A report by US-based cybersecurity firm Resecurity has claimed that personal identifiable information of about 815 million which is 81.5 crore Indians has been leaked on the dark web, as reported by Business Standard. As per the report, data including names, phone numbers, addresses, Aadhaar, passport information are for sale online.
Resecurity in a blogpost wrote, “On 9 October, a threat actor going by the name ‘pwn0001’ posted a thread on Breach Forums brokering access to 815 million “Indian Citizen Aadhaar & Passport” records.” Notably, India’s entire population is over 1.486 billion people.”
The company also added that its HUNTER (HUMINT) unit investigators who established contact with the threat actor, learned that they were willing to sell entire Aadhaar and Indian passport database for $80,000.
As per media reports, Central Bureau of Investigation (CBI) is currently investigating the breach that was discovered by hacker “pwn0001″. Another report by News18 state that the compromised data might be from the Indian Council of Medical Research (ICMR) database.

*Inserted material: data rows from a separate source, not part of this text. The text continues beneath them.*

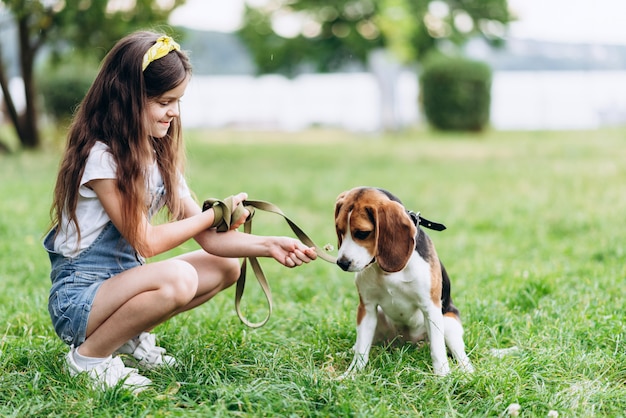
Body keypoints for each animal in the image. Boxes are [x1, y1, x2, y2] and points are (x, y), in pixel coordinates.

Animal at [334, 188, 470, 378]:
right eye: (339, 230)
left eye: (362, 233)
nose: (342, 263)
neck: (385, 270)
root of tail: (409, 344)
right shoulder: (367, 307)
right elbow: (362, 350)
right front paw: (352, 374)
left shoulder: (431, 306)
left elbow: (437, 349)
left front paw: (442, 376)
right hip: (378, 317)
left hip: (449, 322)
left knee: (459, 353)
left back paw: (467, 370)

A hacker on X has also informed, “India Biggest Data Breach Unknown hackers have leaked the personal data of over 800 million Indians Of COVID 19. The leaked data includes: Name, Father’s name, Phone number, Other number, Passport number, Aadhaar number and Age”
⚠️ India Biggest Data Breach
Unknown hackers have leaked the personal data of over 800 million Indians Of COVID 19.
The leaked data includes:
— Shivam Kumar Singh (@MrRajputHacker) October 30, 2023
Meanwhile, this is not the first time data was breached. Earlier in June, the government had launched an investigation into a data breach after personal data of vaccinated citizens, including VVIPs, from the CoWin website was allegedly leaked via a Telegram messenger channel. The data breach claim has come as a major jolt to the government, which has been taking steps to digitize the economy and has built digital public infrastructure (DPI) based on the biometric identification number Aadhaar, individuals’ mobile numbers, and bank accounts as the backbone for the transfer of benefits and innovation in the private sector.
Aadhaar Data Leak – Personal Information of 81 Crore Indians on Dark Web. Top 7 Things to Know:
1. Resecurity’s report revealed that personal data of approximately 81.5 crore Indians has been exposed on the dark web.
2. The leaked information includes names, phone numbers, addresses, Aadhaar, and passport details of Aadhaar registered users, which are available for sale online.
3. A threat actor known as ‘pwn0001’ offered access to Aadhaar and passport records of 81.5 crore Indian citizens on Breach Forums on October 9.
4. Resecurity’s investigators found that this threat actor was willing to sell the entire Aadhaar and Indian passport database on hand for $80,000.
5. The Central Bureau of Investigation (CBI) is currently probing the breach.
6. There are suspicions that the compromised data may originate from the Indian Council of Medical Research (ICMR) database, as per reports.
7. Another hacker in June 2023 disclosed the leak of personal data, including names, phone numbers, passport numbers, and Aadhaar numbers of over 80 crore Indians, which includes COVID-19-related information.
Investigation was launched in June for the CoWIN vaccine data breach due to the alleged leakage, including VVIPs data via a Telegram messenger channel from the CoWin website.
Earlier in April, hacking group ‘Hacktivist Indonesia’ has circulated a list of 12,000 websites which they want to target. They announced plans to attack thousands Indian government websites in the near future. According to an alert shared by the Home Ministry, this group has previously been linked to cyber attacks in Sweden, Israel and the US.